前回のストームで結局屋根を全部葺き替えることになったのだけど、業者も手が回らないようでいまだ着工できずにいます。なんとか無事にストームシーズンを切り抜けたいものです。
さて、映画ですが
今日はまもなく日本でも公開の『獣は月夜に夢を見る』を。
冒頭、病院で医師の診察を受ける主人公のマリー。
異常はないようなのに、医師は次の診察日を告げます。
家には身体が不自由な母親がいて父と3人つましい暮らし。
普段は母にも優しく接するマリーですが、新しい職場でつらい目に遭い
つい、ストレスを爆発させる。
彼女は自分の体に起きている異変にも戸惑っているのです。
マリーに何が起きているのか?母親の病気との関連は?・・
と書くと、難病ものと思われそうですがちと違う。
いや、実際それに近い描き方でもあるんですが・・
これ以降は少しネタバレで書きますので続きを読まれる方はご注意ください。
実はタイトルからも想像できるように、マリーの異変とは狼のような獣に変身してしまうこと
早い話が狼少女です
こんなところに毛が・・
しかしながら監督はジャンル映画に興味はなく、本作はあくまでも思春期の少女の物語とのこと
だからマリーは『ぼくのエリ』みたいに、渇きのために人を襲うことはしない。
変身は怒りのメタファーであり、姿は変わってもそこにいるのはマリーなんです。
マリーを演じたソニア・スールは高校生のときに監督に見出されたようですが
映画と同じく若者のほとんどが水産工場に就職するという漁村に生まれ、ソニアも実際に水産工場に勤めているのだとか。この作品でその後の人生変わったかな。
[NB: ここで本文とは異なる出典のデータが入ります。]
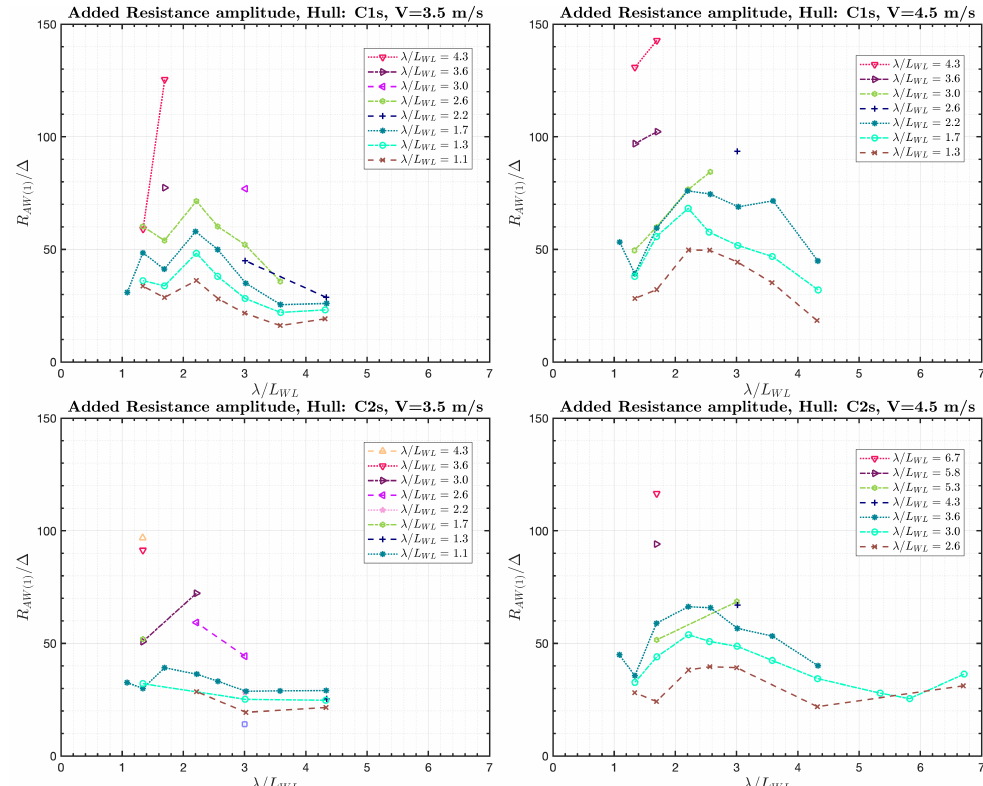
Figure 9. Added resistance first harmonic amplitude vs. λ / L WL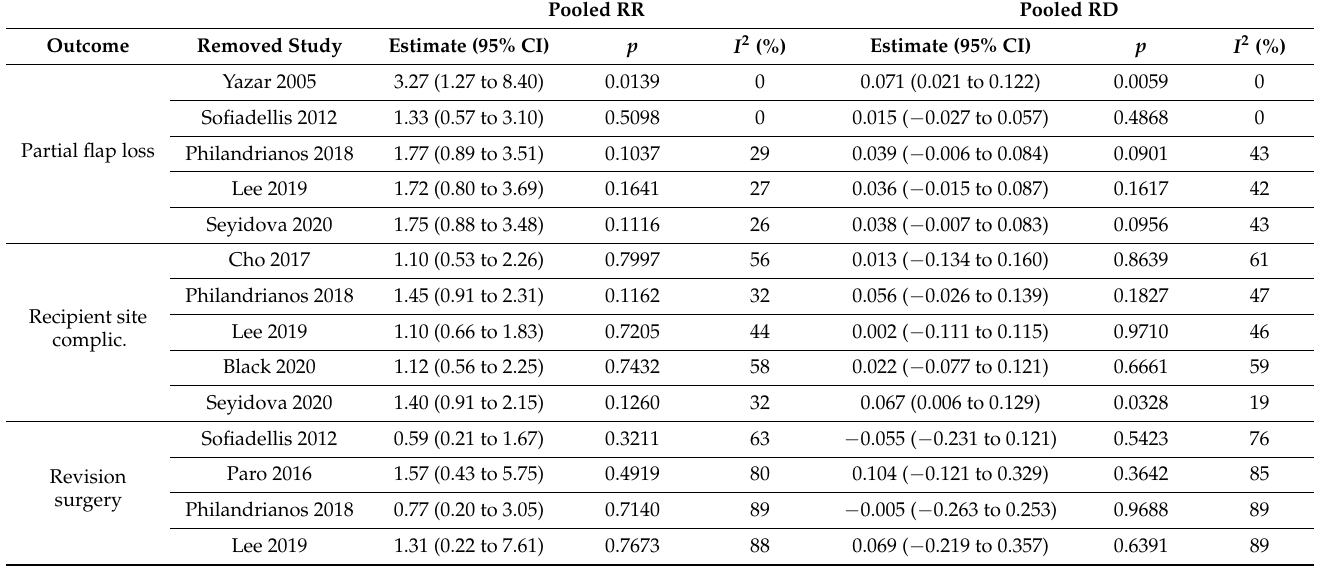
Table 2. Cont. Pooled RR Pooled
マリーのお父さんを演じるのは名優マッツ・ミケルセンの兄ラース・ミケルセン。
実はミケルセン兄目当てで見たんですが、なかなかに穏やかで渋い演技でした。
田舎町の閉塞性と残虐性、マリーの苦悩やほのかな愛が描かれ、静寂感のある仕上がり。
背景に常に風の音や物音がしたり、音楽を風の音のように響かせる演出も印象的。
家族の秘密は村の秘密だったというのが面白かった。